Addition of a video-processing tool leads to a 5.7% mean absolute accuracy gain across Gemini variants, underscoring the importance of broad modality support for robust multi-hop and cross-modal reasoning.

Figure 3: Adding video tool capability boosts Native Search agent accuracy, indicating the substantial information content locked in non-text modalities.
Agent Search Behavior vs. Human Search
Despite investing more computational resources, agents rely disproportionately on text (up to 87%) and generate more queries (e.g., 9.1 queries versus 2.9 for humans), but their source selection is imprecise (low URL overlap precision).

Figure 4: Analysis of search effort and URL overlap: agentic models expend more queries and visit more URLs, but humans maintain vastly higher effective precision.
Reasoning Versus Retrieval Bottlenecks
Experiments isolating search versus reasoning limitations show that providing gold evidence only modestly improves accuracy (from 40.1% to 47.7%). Thus, reasoning over complex, noisy, and multi-hop evidence is the primary limiting factor; search improvements alone will not close the performance gap.
Error Analysis and Failure Modes
Agents display strong modality selection and reasoning errors in noisy conditions:
- Excessive reliance on textual evidence even when non-text evidence is required.
- Over-exploration: more capable agents issue too many queries/tool calls, get distracted by tangential or conflicting evidence, and sometimes fail to answer within practical limits.
- Multi-step questions: error propagation from initial retrieval/selection amplifies subsequent reasoning mistakes, with early-stage failure dominating incorrect responses.
Human Evaluation
Human annotators are far more effective at high-recall, high-precision evidence selection and at integrating diverse modalities. Most human errors are minor (e.g., off-by-one counts, wrong time in a video), not fundamental misunderstandings or retrieval failures. Humans also leverage additional search time productively, unlike LLM agents that plateau early and do not convert more time into commensurate performance gains.
Theoretical Implications and Future Directions
MERRIN reveals that current LLM-based agentic architectures are not only bottlenecked by retrieval in noisy environments but are especially limited in robust multimodal reasoning—particularly, resolving conflict and integrating multi-step evidence chains. The observed artifacts (e.g., over-exploration, text-centric search, inefficient modality routing) call for research in:
- More effective modality selection and fusion mechanisms,
- Improved reasoning architectures for grounding, alignment, and cross-evidence synthesis,
- Strategies for mitigating distraction and over-exploration under real-world noise constraints.
Additionally, it motivates future benchmarks with even broader source coverage, temporal dynamics (Figure 5), and task diversity.

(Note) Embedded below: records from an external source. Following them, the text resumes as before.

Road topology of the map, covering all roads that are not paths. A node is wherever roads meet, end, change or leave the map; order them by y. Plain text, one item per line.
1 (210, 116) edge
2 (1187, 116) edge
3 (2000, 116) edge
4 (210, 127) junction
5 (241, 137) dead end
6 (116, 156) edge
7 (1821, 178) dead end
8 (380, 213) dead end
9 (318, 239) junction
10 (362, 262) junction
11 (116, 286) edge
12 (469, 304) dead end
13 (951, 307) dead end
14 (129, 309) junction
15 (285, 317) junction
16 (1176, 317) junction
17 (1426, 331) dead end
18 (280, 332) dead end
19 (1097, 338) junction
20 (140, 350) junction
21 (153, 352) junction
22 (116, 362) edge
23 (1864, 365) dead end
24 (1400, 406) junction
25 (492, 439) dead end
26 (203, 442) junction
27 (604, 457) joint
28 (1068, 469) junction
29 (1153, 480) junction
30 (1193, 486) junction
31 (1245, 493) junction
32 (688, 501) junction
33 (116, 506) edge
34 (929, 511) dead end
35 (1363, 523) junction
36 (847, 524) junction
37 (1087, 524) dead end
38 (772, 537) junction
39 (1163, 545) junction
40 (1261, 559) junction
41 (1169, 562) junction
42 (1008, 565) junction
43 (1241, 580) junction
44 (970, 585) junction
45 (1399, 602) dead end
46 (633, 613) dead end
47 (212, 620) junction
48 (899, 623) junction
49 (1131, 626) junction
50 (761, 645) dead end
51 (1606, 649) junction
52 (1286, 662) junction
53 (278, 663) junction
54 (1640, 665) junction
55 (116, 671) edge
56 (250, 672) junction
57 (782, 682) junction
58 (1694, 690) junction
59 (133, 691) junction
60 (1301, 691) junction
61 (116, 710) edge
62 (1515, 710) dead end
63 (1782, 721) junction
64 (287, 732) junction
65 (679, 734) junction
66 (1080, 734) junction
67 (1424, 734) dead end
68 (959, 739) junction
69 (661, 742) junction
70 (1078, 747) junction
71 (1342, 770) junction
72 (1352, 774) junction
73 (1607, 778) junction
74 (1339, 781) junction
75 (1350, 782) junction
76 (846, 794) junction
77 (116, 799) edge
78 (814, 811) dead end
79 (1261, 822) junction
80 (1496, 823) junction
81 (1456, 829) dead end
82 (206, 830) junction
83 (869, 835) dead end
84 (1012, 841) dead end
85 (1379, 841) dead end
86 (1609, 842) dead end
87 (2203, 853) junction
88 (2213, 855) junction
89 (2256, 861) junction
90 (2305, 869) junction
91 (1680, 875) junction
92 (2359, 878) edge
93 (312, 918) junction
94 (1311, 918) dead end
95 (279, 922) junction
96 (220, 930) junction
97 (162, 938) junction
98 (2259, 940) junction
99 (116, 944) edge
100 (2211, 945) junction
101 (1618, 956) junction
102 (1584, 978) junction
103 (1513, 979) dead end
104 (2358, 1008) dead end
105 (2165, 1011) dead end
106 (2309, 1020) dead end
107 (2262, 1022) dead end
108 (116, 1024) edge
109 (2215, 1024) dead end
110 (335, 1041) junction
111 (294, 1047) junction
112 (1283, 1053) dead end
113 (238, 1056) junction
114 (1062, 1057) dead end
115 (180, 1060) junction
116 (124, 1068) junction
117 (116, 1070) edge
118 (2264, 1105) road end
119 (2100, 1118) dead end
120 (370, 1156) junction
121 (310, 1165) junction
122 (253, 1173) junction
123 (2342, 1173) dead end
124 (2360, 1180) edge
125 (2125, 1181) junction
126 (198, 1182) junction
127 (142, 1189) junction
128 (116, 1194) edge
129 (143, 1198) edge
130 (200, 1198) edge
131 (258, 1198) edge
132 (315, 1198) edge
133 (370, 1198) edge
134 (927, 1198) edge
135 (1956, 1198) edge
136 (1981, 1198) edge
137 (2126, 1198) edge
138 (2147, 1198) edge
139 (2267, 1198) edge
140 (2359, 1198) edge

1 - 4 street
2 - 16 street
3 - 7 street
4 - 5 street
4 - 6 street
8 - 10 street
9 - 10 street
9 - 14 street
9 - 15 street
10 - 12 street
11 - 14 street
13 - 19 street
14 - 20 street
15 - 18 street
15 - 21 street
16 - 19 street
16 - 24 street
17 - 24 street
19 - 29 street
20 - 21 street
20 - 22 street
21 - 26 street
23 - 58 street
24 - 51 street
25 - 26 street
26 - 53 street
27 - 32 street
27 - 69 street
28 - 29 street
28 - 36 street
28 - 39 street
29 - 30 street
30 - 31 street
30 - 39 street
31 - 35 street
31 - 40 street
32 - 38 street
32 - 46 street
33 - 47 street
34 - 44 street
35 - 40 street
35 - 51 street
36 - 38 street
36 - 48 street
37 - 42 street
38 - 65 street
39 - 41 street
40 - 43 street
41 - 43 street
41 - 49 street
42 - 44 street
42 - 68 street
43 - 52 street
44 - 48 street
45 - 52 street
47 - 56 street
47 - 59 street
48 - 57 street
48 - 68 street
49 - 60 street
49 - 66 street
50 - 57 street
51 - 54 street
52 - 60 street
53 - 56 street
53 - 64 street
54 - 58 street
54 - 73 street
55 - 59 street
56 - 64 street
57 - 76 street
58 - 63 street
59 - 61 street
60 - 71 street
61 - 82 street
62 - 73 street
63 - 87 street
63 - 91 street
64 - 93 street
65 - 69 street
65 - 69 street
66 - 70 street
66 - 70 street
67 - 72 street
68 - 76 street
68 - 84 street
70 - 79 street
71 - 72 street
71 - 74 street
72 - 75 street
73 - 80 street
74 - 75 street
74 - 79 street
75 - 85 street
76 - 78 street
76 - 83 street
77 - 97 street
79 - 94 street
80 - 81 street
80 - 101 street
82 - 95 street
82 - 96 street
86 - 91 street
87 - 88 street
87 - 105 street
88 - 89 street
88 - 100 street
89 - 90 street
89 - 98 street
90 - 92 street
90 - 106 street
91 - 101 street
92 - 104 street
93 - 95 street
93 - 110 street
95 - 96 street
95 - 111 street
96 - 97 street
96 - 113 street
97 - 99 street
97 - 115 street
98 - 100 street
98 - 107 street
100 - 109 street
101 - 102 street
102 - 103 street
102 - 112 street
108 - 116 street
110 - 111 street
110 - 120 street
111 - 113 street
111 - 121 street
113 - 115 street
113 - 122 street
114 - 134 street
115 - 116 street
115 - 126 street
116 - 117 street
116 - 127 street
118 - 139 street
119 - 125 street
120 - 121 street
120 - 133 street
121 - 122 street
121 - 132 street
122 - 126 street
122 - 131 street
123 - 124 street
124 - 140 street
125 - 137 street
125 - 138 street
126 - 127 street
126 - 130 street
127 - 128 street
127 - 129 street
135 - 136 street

Figure 5: Effective year distribution for MERRIN, demonstrating attention to temporal freshness and recency in question/evidence selection.
Conclusion
MERRIN provides a technically rigorous, diagnosis-oriented evaluation setting for search-augmented agents operating with open-web, noisy, and broad modality evidence. Quantitative and qualitative analyses across a broad suite of closed and open LLMs demonstrate that robust multi-hop, multimodal, and conflict-aware reasoning is a major unsolved challenge. Substantial headroom remains for both methodology and architecture research aimed at bridging the agentic gap between current LLM architectures and human performance in unconstrained, information-rich, multimodal web environments.